> BRIEF 1
Can you set down, word for word, the part of the passage on anti-money laundering enforcement that begins at the words "[1] FINRA also" and stops after the words "(Dec. 17, 2018)."?

> PASSAGE FOR REVIEW
========

In addition, CSCM failed to monitor transactions associated with its customer’s accounts that generated alerts related to potential suspicious activity.  Between December 2011 and December 2015, CSCM’s AML tool generated 103 alerts, none of which was reviewed.  Despite the red flags and these alerts, the DOJ asserts that CSCM did not file a SAR until long after the customer was convicted in 2017.

Conclusion

These recent actions reflect a continued U.S. regulatory emphasis on the need for strong AML controls.   They also serve as a reminder that, although the amounts of the fines against broker-dealers may generally be smaller, BSA/AML enforcement actions are not limited to the headline-catching actions of recent years against U.S. and foreign banking organizations.


[1] FINRA also assessed a $500,000 fine against UBS Securities LLC to failing to design a program to monitor high-risk transactions in low-priced equity securities, or “penny stocks,” and foreign correspondent accounts for suspicious activity.  See  FINRA Fines UBS $5 Million for Significant Deficiencies in Anti-Money Laundering Programs (Dec. 17, 2018).

[2] The FINRA report also noted that some firms have faced challenges relating to questionable ownership status of certain foreign legal entity customers (involving potential ownership or control by similar beneficial owners), lack of documentation of investigations of potentially suspicious activity, and irregular and undocumented searches under Section 314(a) of the USA PATRIOT Act.

[3] FinCEN issued guidance listing common red flags associated with shell companies in 2006.  See Potential Money Laundering Risks Related to Shell Companies (Nov. 9, 2006).

[4] NASD Rule 2110 was superseded by FINRA Rule 2010 effective December 15, 2008.

========

> BRIEF 2
In the records below, can you rewrite the lines as a numbered list, starting at the line that contains "34: (254, 179)" and stopping after the line that contains "41: (38, 311)"? Skip blank lines and leave the pictures out.

> DATA EXTRACTS
========

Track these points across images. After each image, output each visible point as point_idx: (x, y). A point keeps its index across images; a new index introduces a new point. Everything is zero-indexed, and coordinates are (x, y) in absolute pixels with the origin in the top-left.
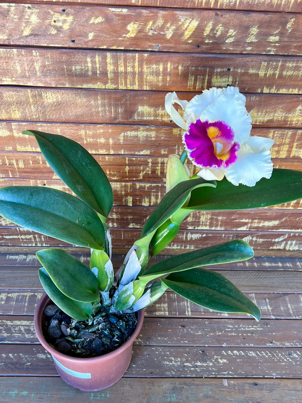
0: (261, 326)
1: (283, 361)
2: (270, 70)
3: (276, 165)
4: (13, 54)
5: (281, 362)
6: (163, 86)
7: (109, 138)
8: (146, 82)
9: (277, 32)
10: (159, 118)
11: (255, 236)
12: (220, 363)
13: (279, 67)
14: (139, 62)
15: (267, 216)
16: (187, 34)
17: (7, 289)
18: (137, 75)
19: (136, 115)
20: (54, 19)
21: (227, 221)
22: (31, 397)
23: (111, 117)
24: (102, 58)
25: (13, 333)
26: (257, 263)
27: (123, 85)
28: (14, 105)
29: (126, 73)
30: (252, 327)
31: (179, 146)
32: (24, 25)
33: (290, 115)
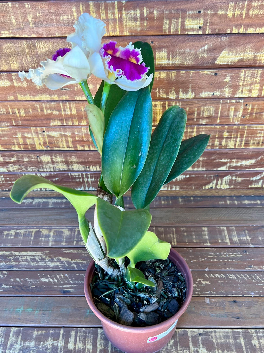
0: (241, 253)
1: (261, 282)
2: (237, 10)
3: (250, 104)
4: (9, 8)
5: (259, 283)
6: (141, 30)
8: (126, 28)
11: (234, 175)
12: (203, 284)
13: (246, 7)
14: (118, 8)
15: (244, 155)
17: (16, 227)
18: (117, 22)
21: (208, 161)
22: (35, 313)
24: (86, 7)
25: (21, 262)
26: (237, 201)
27: (106, 32)
28: (12, 56)
29: (107, 20)
30: (232, 254)
31: (159, 89)
33: (259, 54)
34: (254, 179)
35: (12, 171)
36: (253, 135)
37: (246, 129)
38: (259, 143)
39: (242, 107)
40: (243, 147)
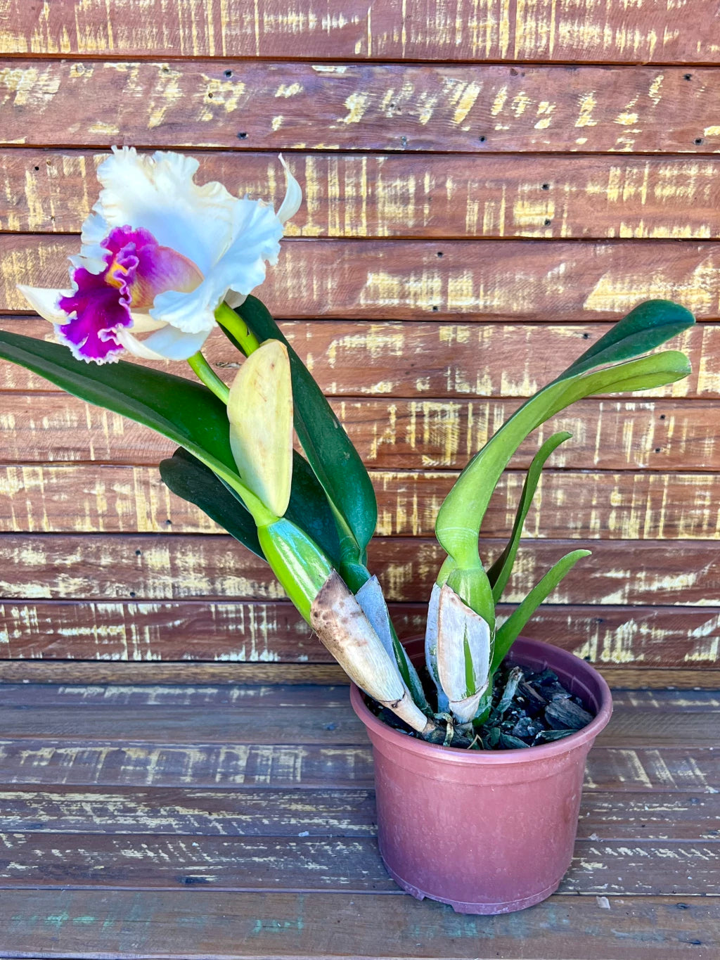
0: (683, 803)
2: (629, 185)
3: (670, 416)
6: (415, 226)
7: (307, 353)
8: (383, 218)
9: (632, 103)
10: (410, 302)
11: (643, 621)
12: (587, 869)
13: (646, 178)
14: (367, 174)
15: (666, 559)
16: (460, 114)
17: (55, 741)
18: (364, 204)
19: (362, 295)
20: (209, 90)
22: (102, 926)
23: (310, 300)
24: (297, 168)
25: (65, 815)
26: (657, 700)
27: (337, 226)
29: (342, 198)
30: (660, 806)
31: (453, 371)
32: (153, 104)
33: (683, 288)
34: (697, 633)
35: (62, 595)
36: (684, 503)
37: (666, 484)
38: (699, 526)
39: (653, 422)
40: (661, 536)
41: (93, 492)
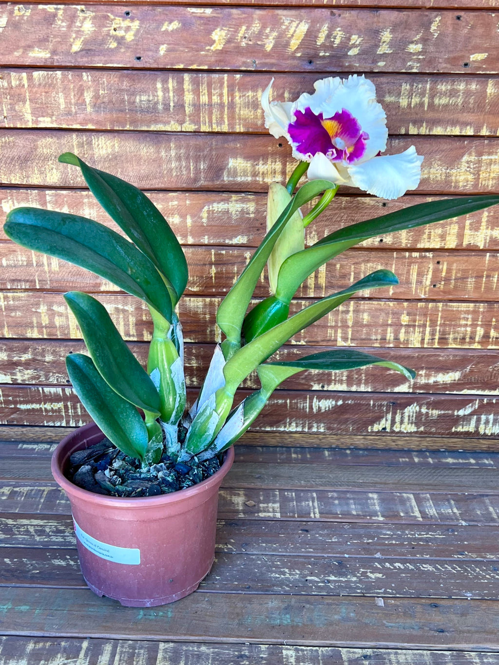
0: (442, 532)
1: (484, 577)
2: (415, 96)
3: (443, 262)
4: (57, 79)
5: (480, 579)
7: (186, 215)
8: (240, 119)
9: (418, 37)
10: (259, 179)
11: (423, 404)
12: (371, 578)
13: (428, 92)
14: (228, 87)
15: (440, 361)
16: (294, 44)
17: (13, 482)
18: (226, 109)
19: (225, 173)
20: (114, 26)
21: (375, 372)
22: (34, 613)
23: (189, 178)
24: (177, 82)
25: (16, 535)
26: (432, 458)
27: (207, 124)
28: (51, 160)
29: (210, 105)
30: (426, 534)
32: (74, 35)
33: (454, 171)
34: (461, 413)
35: (19, 381)
36: (453, 323)
37: (440, 309)
38: (464, 339)
39: (431, 266)
40: (436, 346)
41: (38, 311)
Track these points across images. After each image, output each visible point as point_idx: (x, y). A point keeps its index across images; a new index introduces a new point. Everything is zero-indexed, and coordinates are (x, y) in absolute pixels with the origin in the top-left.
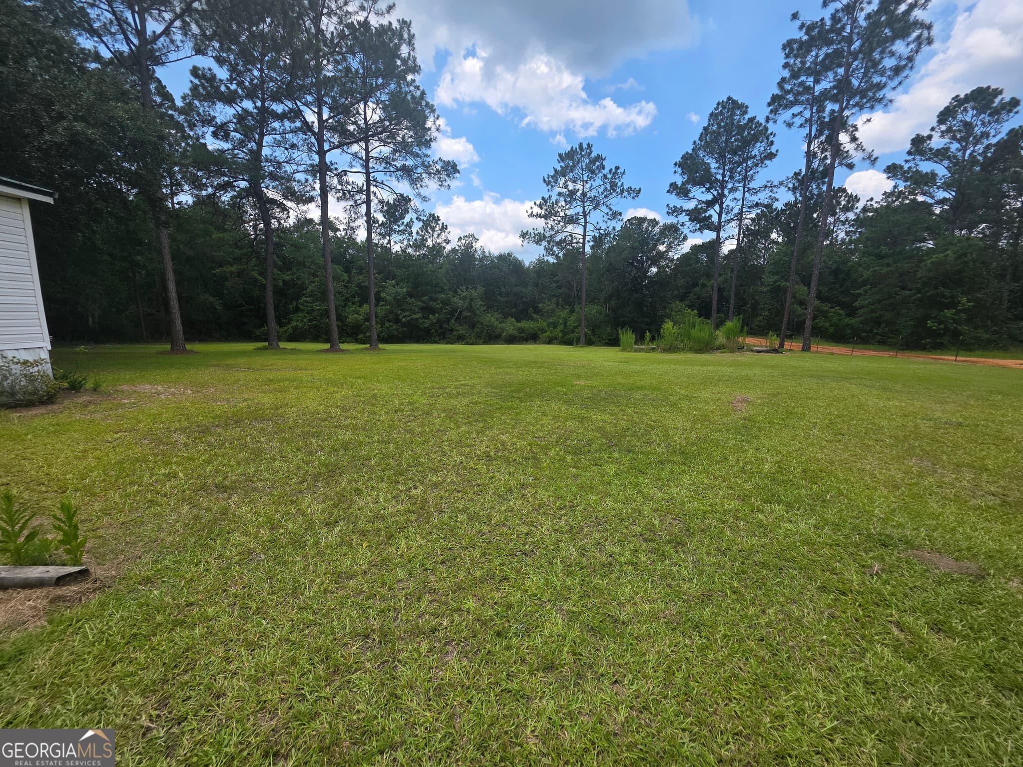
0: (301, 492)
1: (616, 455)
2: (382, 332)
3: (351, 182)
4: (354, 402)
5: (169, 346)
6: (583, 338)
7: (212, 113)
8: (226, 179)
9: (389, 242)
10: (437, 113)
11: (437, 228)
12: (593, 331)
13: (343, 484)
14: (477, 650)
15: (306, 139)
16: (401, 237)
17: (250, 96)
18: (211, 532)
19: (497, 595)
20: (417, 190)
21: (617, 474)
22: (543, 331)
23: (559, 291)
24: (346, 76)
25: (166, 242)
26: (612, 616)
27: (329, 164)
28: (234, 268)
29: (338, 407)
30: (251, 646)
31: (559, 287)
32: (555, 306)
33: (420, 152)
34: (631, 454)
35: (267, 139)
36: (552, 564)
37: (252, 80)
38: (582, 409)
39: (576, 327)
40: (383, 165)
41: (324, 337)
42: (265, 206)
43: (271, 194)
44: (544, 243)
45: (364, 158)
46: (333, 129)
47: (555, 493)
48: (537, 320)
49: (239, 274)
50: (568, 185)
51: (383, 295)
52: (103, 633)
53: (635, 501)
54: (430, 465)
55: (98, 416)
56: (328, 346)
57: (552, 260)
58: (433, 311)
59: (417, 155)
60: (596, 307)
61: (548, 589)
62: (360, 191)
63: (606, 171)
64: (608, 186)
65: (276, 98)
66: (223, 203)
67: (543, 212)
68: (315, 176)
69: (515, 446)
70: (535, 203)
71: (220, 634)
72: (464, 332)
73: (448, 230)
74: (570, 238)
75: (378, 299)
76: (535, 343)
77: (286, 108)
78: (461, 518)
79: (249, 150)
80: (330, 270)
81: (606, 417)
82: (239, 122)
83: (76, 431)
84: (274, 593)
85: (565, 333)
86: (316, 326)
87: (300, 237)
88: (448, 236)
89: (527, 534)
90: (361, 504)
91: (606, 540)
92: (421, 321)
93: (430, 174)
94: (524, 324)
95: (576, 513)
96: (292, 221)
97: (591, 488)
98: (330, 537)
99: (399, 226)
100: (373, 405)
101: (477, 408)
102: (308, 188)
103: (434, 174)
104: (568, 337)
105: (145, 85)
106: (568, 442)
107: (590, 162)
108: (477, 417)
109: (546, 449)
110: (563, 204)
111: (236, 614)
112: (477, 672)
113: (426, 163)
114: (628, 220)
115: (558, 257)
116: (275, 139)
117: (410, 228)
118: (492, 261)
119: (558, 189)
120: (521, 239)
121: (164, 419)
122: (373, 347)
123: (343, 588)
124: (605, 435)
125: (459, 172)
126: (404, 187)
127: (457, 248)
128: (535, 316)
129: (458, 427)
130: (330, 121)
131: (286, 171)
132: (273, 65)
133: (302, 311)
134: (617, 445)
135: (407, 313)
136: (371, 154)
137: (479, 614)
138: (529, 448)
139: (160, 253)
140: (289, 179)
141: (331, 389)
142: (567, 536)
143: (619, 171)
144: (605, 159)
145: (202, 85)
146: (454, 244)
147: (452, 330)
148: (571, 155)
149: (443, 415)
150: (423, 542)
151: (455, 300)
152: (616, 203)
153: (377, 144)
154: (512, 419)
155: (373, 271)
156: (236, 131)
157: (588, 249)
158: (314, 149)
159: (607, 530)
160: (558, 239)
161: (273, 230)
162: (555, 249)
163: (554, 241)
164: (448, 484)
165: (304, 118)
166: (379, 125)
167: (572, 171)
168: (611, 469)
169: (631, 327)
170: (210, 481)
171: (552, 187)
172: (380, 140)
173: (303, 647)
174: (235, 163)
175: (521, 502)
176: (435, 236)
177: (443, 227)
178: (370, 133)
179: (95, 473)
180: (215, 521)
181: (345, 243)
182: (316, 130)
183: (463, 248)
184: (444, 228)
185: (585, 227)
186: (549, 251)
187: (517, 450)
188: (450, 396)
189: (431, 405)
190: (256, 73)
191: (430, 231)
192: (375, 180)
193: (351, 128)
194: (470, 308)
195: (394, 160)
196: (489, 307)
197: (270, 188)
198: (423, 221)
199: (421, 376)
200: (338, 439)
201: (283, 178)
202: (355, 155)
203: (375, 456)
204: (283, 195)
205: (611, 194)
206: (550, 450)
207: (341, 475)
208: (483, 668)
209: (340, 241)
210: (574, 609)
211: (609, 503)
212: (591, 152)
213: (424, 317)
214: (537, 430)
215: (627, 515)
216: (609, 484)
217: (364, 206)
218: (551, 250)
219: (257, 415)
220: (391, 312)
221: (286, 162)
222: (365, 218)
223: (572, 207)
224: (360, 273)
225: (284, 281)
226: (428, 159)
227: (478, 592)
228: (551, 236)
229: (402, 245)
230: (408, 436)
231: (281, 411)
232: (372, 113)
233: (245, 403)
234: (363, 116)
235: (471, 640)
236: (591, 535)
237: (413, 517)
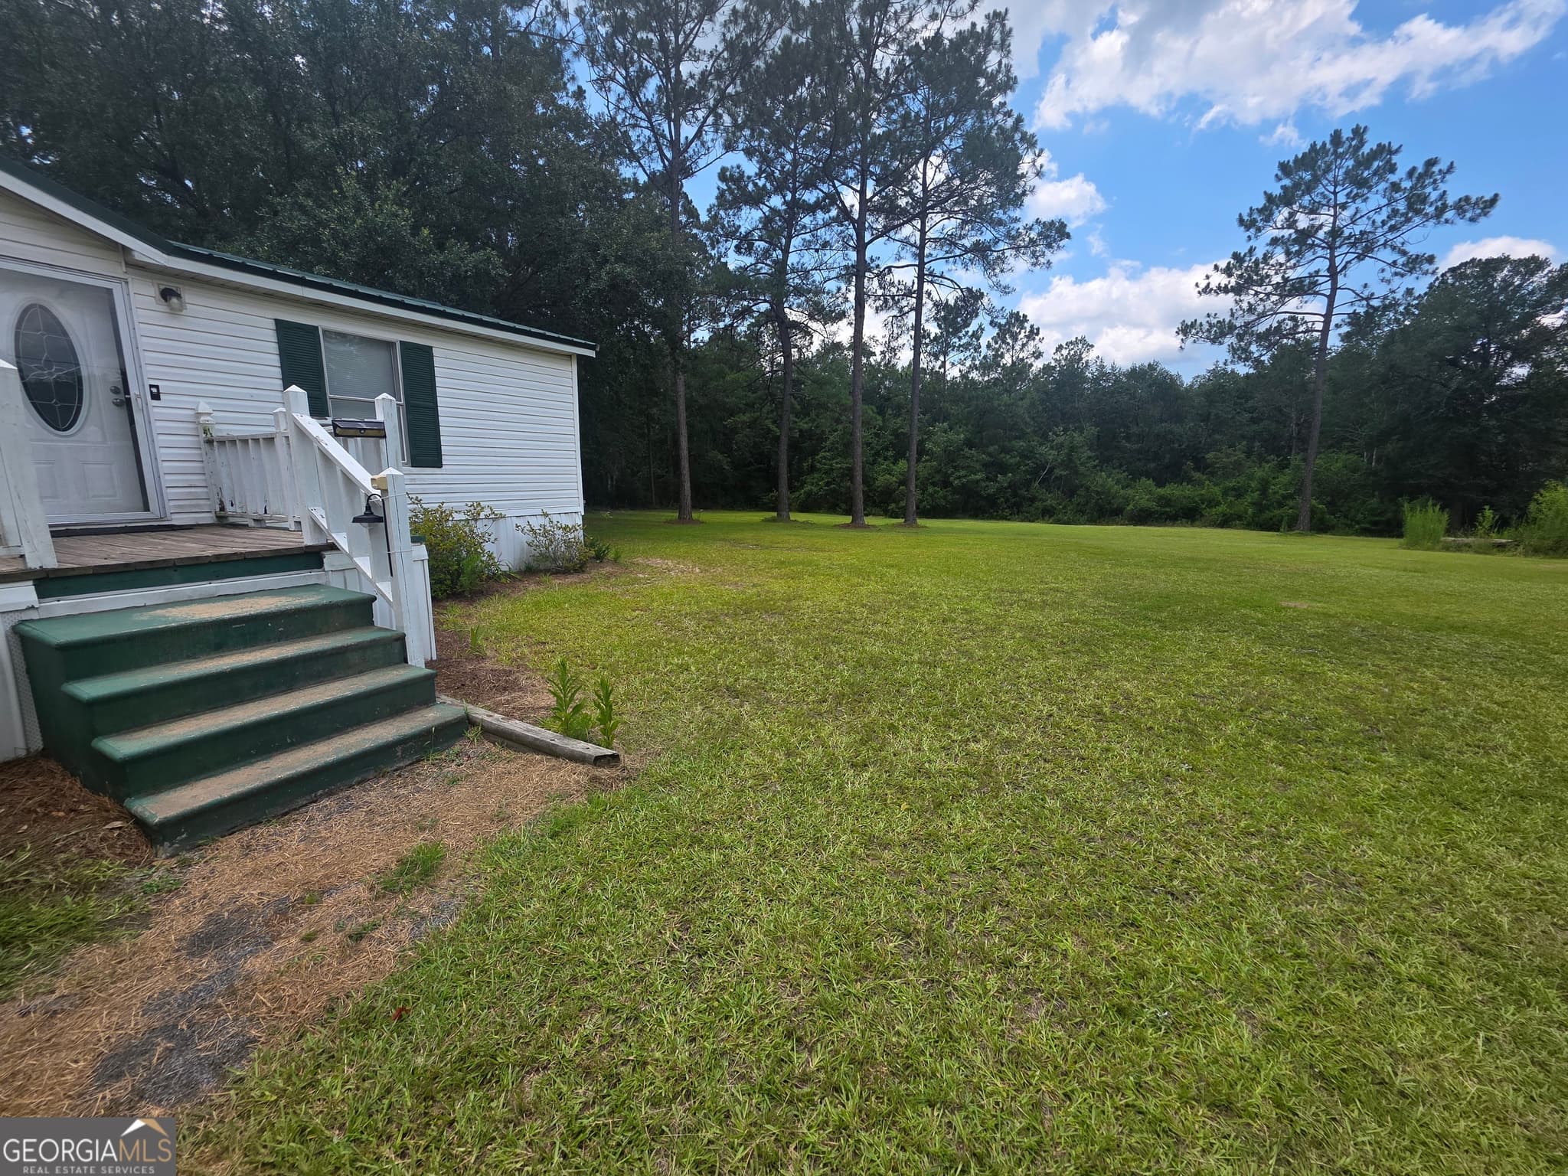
0: (820, 714)
1: (1389, 758)
2: (921, 501)
3: (896, 282)
4: (885, 601)
5: (676, 515)
6: (1304, 519)
7: (737, 223)
8: (746, 303)
9: (944, 363)
10: (1039, 146)
11: (1022, 335)
12: (1329, 504)
13: (873, 714)
14: (1081, 1022)
15: (842, 232)
16: (962, 356)
17: (779, 190)
18: (723, 744)
19: (1117, 948)
20: (994, 279)
21: (1389, 797)
22: (1212, 503)
23: (1255, 427)
24: (904, 126)
25: (682, 390)
26: (1374, 1071)
27: (869, 261)
28: (745, 418)
29: (864, 606)
30: (771, 896)
31: (1253, 421)
32: (1243, 456)
33: (1004, 217)
34: (1430, 763)
35: (796, 242)
36: (1229, 928)
37: (783, 167)
38: (1303, 655)
39: (1291, 497)
40: (946, 248)
41: (844, 506)
42: (786, 330)
43: (793, 315)
44: (1230, 340)
45: (918, 242)
46: (878, 210)
47: (1235, 803)
48: (1201, 484)
49: (752, 425)
50: (1295, 221)
51: (928, 445)
52: (631, 828)
53: (1440, 861)
54: (999, 710)
55: (619, 591)
56: (848, 519)
57: (1243, 369)
58: (1003, 469)
59: (1000, 222)
60: (1344, 457)
61: (1222, 971)
62: (908, 294)
63: (1401, 173)
64: (1402, 206)
65: (810, 184)
66: (739, 334)
67: (1233, 281)
68: (849, 282)
69: (1151, 704)
70: (1216, 267)
71: (736, 867)
72: (1054, 503)
73: (1041, 336)
74: (1290, 324)
75: (921, 452)
76: (1192, 525)
77: (821, 195)
78: (1050, 803)
79: (773, 261)
80: (859, 413)
81: (1365, 679)
82: (765, 227)
83: (601, 604)
84: (792, 838)
85: (1260, 507)
86: (834, 491)
87: (823, 370)
88: (1039, 345)
89: (1176, 861)
90: (897, 747)
91: (1359, 920)
92: (984, 484)
93: (1018, 249)
94: (1170, 490)
95: (1286, 850)
96: (816, 346)
97: (1324, 810)
98: (858, 783)
99: (960, 339)
100: (912, 608)
101: (1078, 630)
102: (840, 300)
103: (1026, 247)
104: (1267, 515)
105: (675, 204)
106: (1268, 715)
107: (1358, 164)
108: (1078, 645)
109: (1217, 720)
110: (1282, 258)
111: (752, 849)
112: (1080, 1055)
113: (1013, 233)
114: (1452, 270)
115: (1258, 363)
116: (804, 240)
117: (978, 339)
118: (1117, 381)
119: (1270, 233)
120: (1181, 336)
121: (675, 601)
122: (910, 524)
123: (876, 858)
124: (1358, 712)
125: (1068, 236)
126: (972, 277)
127: (1053, 364)
128: (1197, 475)
129: (1045, 658)
130: (876, 198)
131: (814, 281)
132: (810, 138)
133: (819, 470)
134: (1391, 739)
135: (962, 473)
136: (929, 235)
137: (1084, 966)
138: (1180, 712)
139: (675, 404)
140: (818, 291)
141: (855, 580)
142: (1263, 887)
143: (1436, 169)
144: (1397, 151)
145: (729, 188)
146: (1049, 357)
147: (1033, 500)
148: (1310, 159)
149: (1018, 635)
150: (989, 825)
151: (1043, 449)
152: (1418, 238)
153: (938, 217)
154: (1145, 656)
155: (917, 410)
156: (761, 239)
157: (1334, 342)
158: (851, 243)
159: (1362, 901)
160: (1262, 328)
161: (793, 363)
162: (1253, 348)
163: (1252, 334)
164: (1028, 745)
165: (842, 202)
166: (943, 188)
167: (1309, 190)
168: (1379, 785)
169: (1437, 498)
170: (721, 681)
171: (1259, 230)
172: (943, 211)
173: (827, 918)
174: (757, 280)
175: (1163, 803)
176: (1017, 347)
177: (1031, 331)
178: (929, 204)
179: (619, 653)
180: (728, 730)
181: (880, 371)
182: (856, 216)
183: (1063, 363)
184: (1034, 333)
185: (1331, 299)
186: (1240, 353)
187: (1154, 712)
188: (1030, 605)
189: (998, 617)
190: (789, 156)
191: (1009, 340)
192: (931, 274)
193: (903, 202)
194: (1068, 463)
195: (961, 237)
196: (1104, 461)
197: (794, 307)
198: (1000, 326)
199: (981, 571)
200: (865, 651)
201: (809, 291)
202: (906, 242)
203: (915, 682)
204: (809, 315)
205: (1408, 220)
206: (1226, 722)
207: (869, 701)
208: (1092, 1053)
209: (874, 369)
210: (1279, 1024)
211: (1369, 849)
212: (1362, 143)
213: (988, 479)
214: (1197, 682)
215: (1418, 885)
216: (1371, 812)
217: (913, 314)
218: (1245, 350)
219: (768, 606)
220: (939, 472)
221: (815, 269)
222: (912, 333)
223: (1303, 262)
224: (896, 416)
225: (801, 431)
226: (1017, 226)
227: (1081, 929)
228: (1247, 324)
229: (962, 368)
230: (963, 660)
231: (794, 603)
232: (935, 171)
233: (755, 590)
234: (921, 181)
235: (1070, 1001)
236: (1322, 900)
237: (973, 784)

========

> SOLUTION 1
[1] FINRA also assessed a $500,000 fine against UBS Securities LLC to failing to design a program to monitor high-risk transactions in low-priced equity securities, or “penny stocks,” and foreign correspondent accounts for suspicious activity.  See  FINRA Fines UBS $5 Million for Significant Deficiencies in Anti-Money Laundering Programs (Dec. 17, 2018).

> SOLUTION 2
1. 34: (254, 179)
2. 35: (12, 171)
3. 36: (253, 135)
4. 37: (246, 129)
5. 38: (259, 143)
6. 39: (242, 107)
7. 40: (243, 147)
8. 0: (683, 803)
9. 2: (629, 185)
10. 3: (670, 416)
11. 6: (415, 226)
12. 7: (307, 353)
13. 8: (383, 218)
14. 9: (632, 103)
15. 10: (410, 302)
16. 11: (643, 621)
17. 12: (587, 869)
18. 13: (646, 178)
19. 14: (367, 174)
20. 15: (666, 559)
21. 16: (460, 114)
22. 17: (55, 741)
23. 18: (364, 204)
24. 19: (362, 295)
25. 20: (209, 90)
26. 22: (102, 926)
27. 23: (310, 300)
28. 24: (297, 168)
29. 25: (65, 815)
30. 26: (657, 700)
31. 27: (337, 226)
32. 29: (342, 198)
33. 30: (660, 806)
34. 31: (453, 371)
35. 32: (153, 104)
36. 33: (683, 288)
37. 34: (697, 633)
38. 35: (62, 595)
39. 36: (684, 503)
40. 37: (666, 484)
41. 38: (699, 526)
42. 39: (653, 422)
43. 40: (661, 536)
44. 41: (93, 492)
45. 0: (442, 532)
46. 1: (484, 577)
47. 2: (415, 96)
48. 3: (443, 262)
49. 4: (57, 79)
50. 5: (480, 579)
51. 7: (186, 215)
52. 8: (240, 119)
53. 9: (418, 37)
54. 10: (259, 179)
55. 11: (423, 404)
56. 12: (371, 578)
57. 13: (428, 92)
58. 14: (228, 87)
59. 15: (440, 361)
60. 16: (294, 44)
61. 17: (13, 482)
62. 18: (226, 109)
63. 19: (225, 173)
64. 20: (114, 26)
65. 21: (375, 372)
66. 22: (34, 613)
67. 23: (189, 178)
68. 24: (177, 82)
69. 25: (16, 535)
70. 26: (432, 458)
71. 27: (207, 124)
72. 28: (51, 160)
73. 29: (210, 105)
74. 30: (426, 534)
75. 32: (74, 35)
76. 33: (454, 171)
77. 34: (461, 413)
78. 35: (19, 381)
79. 36: (453, 323)
80. 37: (440, 309)
81. 38: (464, 339)
82. 39: (431, 266)
83. 40: (436, 346)
84. 41: (38, 311)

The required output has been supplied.